A Movement that sings…(will never die)

Danny Blackman

One of the most powerful ways of recording labour movement history is in song; songs telling the history of struggles that are themselves part of the struggle they commemorate and which live on to inspire future generations of labour movement activists.

In the last decade of the 20th century, the conservative Court Government in Western Australia undertook a massive attack on the rights of workers and the influence of unions, a forerunner to the Work Choices era imposed by the Howard Government from 2005. The First Wave legislation in WA in 1993 which introduced workplace agreements in place of awards was followed by the Second Wave (1995) and the Third Wave (1997) which attempted to restrict unions’ right to organise.

In August 1996, the WA Trades and Labour Council (now Unions WA) asked Perth singer/songwriter Bernard Carney to write a song reflecting the national implications of the assault on workers’ rights.

That song, Stand Together, was sung by the 30,000 people marching on the WA parliament on 29 April, 1997 in the biggest rally in WA’s industrial history, the Third Wave Rally, and at all subsequent rallies.

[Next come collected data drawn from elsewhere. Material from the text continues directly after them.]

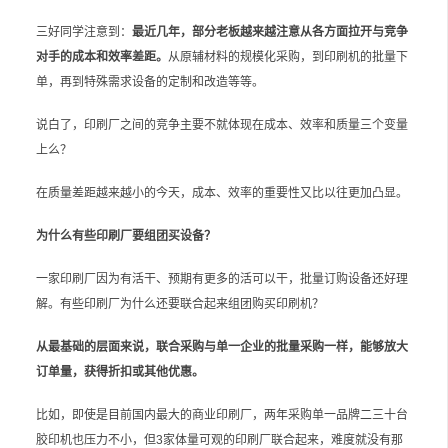
三好同学注意到：
最近几年，部分老板越来越注意从各方面拉开与竞争
对手的成本和效率差距。
从原辅材料的规模化采购，到印刷机的批量下
单，再到特殊需求设备的定制和改造等等。
说白了，印刷厂之间的竞争主要不就体现在成本、效率和质量三个变量
上么？
在质量差距越来越小的今天，成本、效率的重要性又比以往更加凸显。
为什么有些印刷厂要组团买设备？
一家印刷厂因为有活干、预期有更多的活可以干，批量订购设备还好理
解。有些印刷厂为什么还要联合起来组团购买印刷机？
从最基础的层面来说，联合采购与单一企业的批量采购一样，能够放大
订单量，获得折扣或其他优惠。
比如，即使是目前国内最大的商业印刷厂，两年采购单一品牌二三十台
胶印机也压力不小，但3家体量可观的印刷厂联合起来，难度就没有那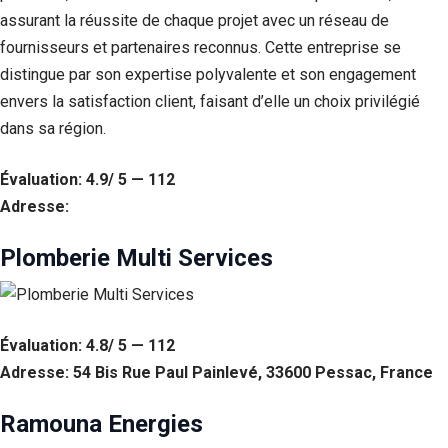
Si vous
assurant la réussite de chaque projet avec un réseau de
refusez ces
fournisseurs et partenaires reconnus. Cette entreprise se
cookies,
certaines
distingue par son expertise polyvalente et son engagement
fonctionnalités
envers la satisfaction client, faisant d’elle un choix privilégié
disparaîtront
dans sa région.
du site Web.
Évaluation: 4.9/ 5 — 112
Marketing
Adresse:
En partageant
votre intérêt et
Plomberie Multi Services
votre
comportement
lorsque vous
visitez notre
site, vous
Évaluation: 4.8/ 5 — 112
augmentez les
chances de
Adresse: 54 Bis Rue Paul Painlevé, 33600 Pessac, France
voir du
contenu et des
Ramouna Energies
offres
personnalisés.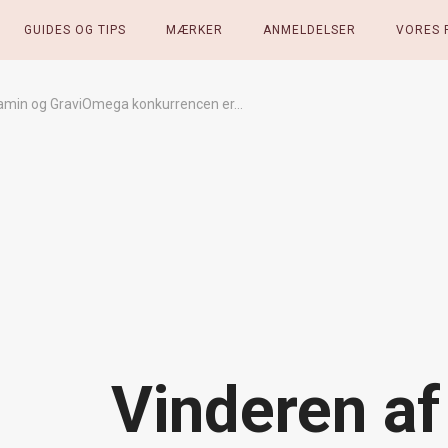
GUIDES OG TIPS
MÆRKER
ANMELDELSER
VORES 
tamin og GraviOmega konkurrencen er…
Vinderen af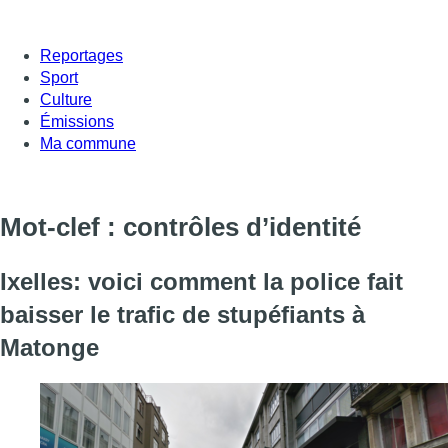
Reportages
Sport
Culture
Émissions
Ma commune
Mot-clef : contrôles d’identité
Ixelles: voici comment la police fait
baisser le trafic de stupéfiants à
Matonge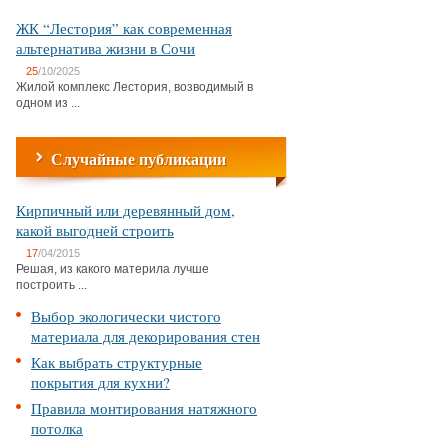
ЖК “Лестория” как современная
альтернатива жизни в Сочи
25
/10/2025
Жилой комплекс Лестория, возводимый в
одном из ...
Случайные публикации
Кирпичный или деревянный дом,
какой выгодней строить
17
/04/2015
Решая, из какого материла лучше
построить ...
Выбор экологически чистого
материала для декорирования стен
Как выбрать структурные
покрытия для кухни?
Правила монтирования натяжного
потолка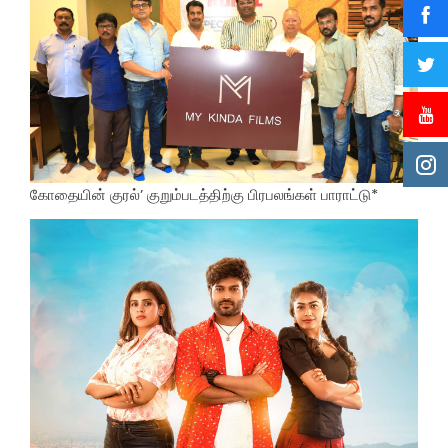
கோதையின் குரல்’ குறும்படத்திற்கு பிரபலங்கள் பாராட்டு*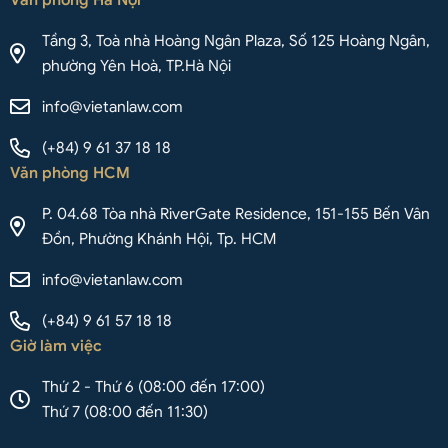
Tầng 3, Toà nhà Hoàng Ngân Plaza, Số 125 Hoàng Ngân,
phường Yên Hoà, TP.Hà Nội
info@vietanlaw.com
(+84) 9 61 37 18 18
Văn phòng HCM
P. 04.68 Tòa nhà RiverGate Residence, 151-155 Bến Vân
Đồn, Phường Khánh Hội, Tp. HCM
info@vietanlaw.com
(+84) 9 61 57 18 18
Giờ làm việc
Thứ 2 - Thứ 6 (08:00 đến 17:00)
Thứ 7 (08:00 đến 11:30)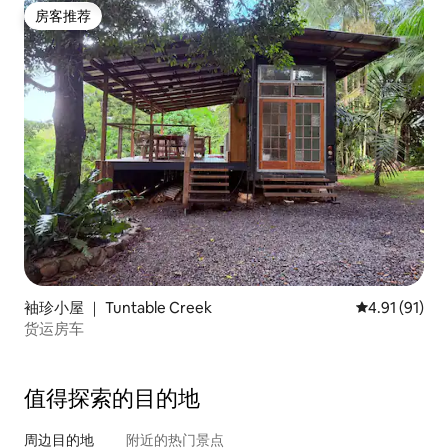
房客推荐
房客推荐
袖珍小屋 ｜ Tuntable Creek
平均评分 4.9
4.91 (91)
货运房车
值得探索的目的地
周边目的地
附近的热门景点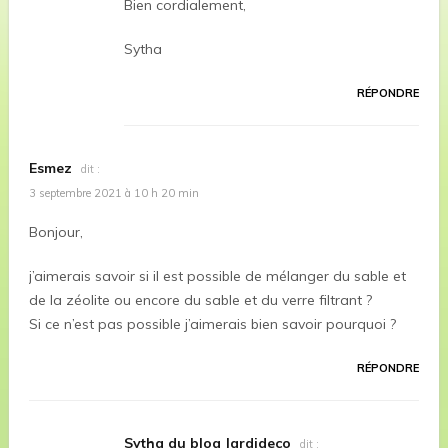
Bien cordialement,
Sytha
RÉPONDRE
Esmez
dit :
3 septembre 2021 à 10 h 20 min
Bonjour,
j’aimerais savoir si il est possible de mélanger du sable et
de la zéolite ou encore du sable et du verre filtrant ?
Si ce n’est pas possible j’aimerais bien savoir pourquoi ?
RÉPONDRE
Sytha du blog Jardideco
dit :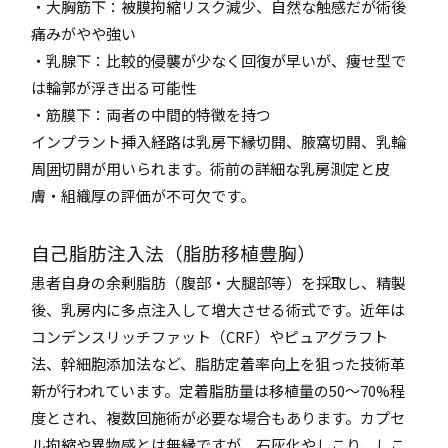
・大胸筋下：被膜拘縮リスク減少、自然な触感だが術後
痛みがやや強い
・乳腺下：比較的侵襲が少なく回復が早いが、痩せ型で
は輪郭が浮き出る可能性
・筋膜下：両者の中間的特徴を持つ
インプラント挿入経路は乳房下縁切開、腋窩切開、乳輪
周囲切開が用いられます。術前の詳細な乳房測定と皮
膚・組織厚の評価が不可欠です。
自己脂肪注入法（脂肪移植豊胸）
患者自身の余剰脂肪（腹部・大腿部等）を採取し、精製
後、乳房内に多点注入して増大させる術式です。近年は
コンデンスリッチファット（CRF）やピュアグラフト
法、幹細胞添加法など、脂肪定着率向上を狙った技術革
新が行われています。定着脂肪量は移植量の50〜70%程
度とされ、複数回施術が必要な場合もあります。カプセ
ル拘縮や異物感とは無縁ですが、石灰化やしこり、しこ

It is now sung by union choirs across Australia – and is of course an integral part of the repertoire of Bernard’s own choir, the Perth Working Voices, which celebrates its 25th anniversary in 2014.

 Stand Together*

By Bernard Carney

 Chorus
We will all stand together and sing a union song,
We will all stand together and know that we belong
To the strength of the future in a common working bond.
Stand together and sing a union song.

Verse 1
There’s trouble fast approaching and the skies are overcast,
But let us not lose sight of all the lessons of the past;
The victories that were fought for in battles loud and long
By the millions who sang a union song.

Chorus

Verse 2
United we will bargain but divided we must fall;
Injustice to the one will mean injustice to us all.
But when we stand together the future will belong
To the millions who sing a union song.

Chorus

Verse 3
It was on the first of May that I heard the union say
Eight hours of decent working for eight hours of decent pay
And we won’t forget the reasons we’re marching here today
With the millions who sing a union song

Chorus

[Bernard wrote an additional verse particularly for Miscellaneous Workers Union (now United Voice) members, which is sometimes also sung:]

Missos’ verse
They call us miscellaneous; we’re the workers you don’t see.
We’re casual and we’re vulnerable; we’re faceless employees.
But we’ll organise our workplace and build our union strong
So our children can sing a union song.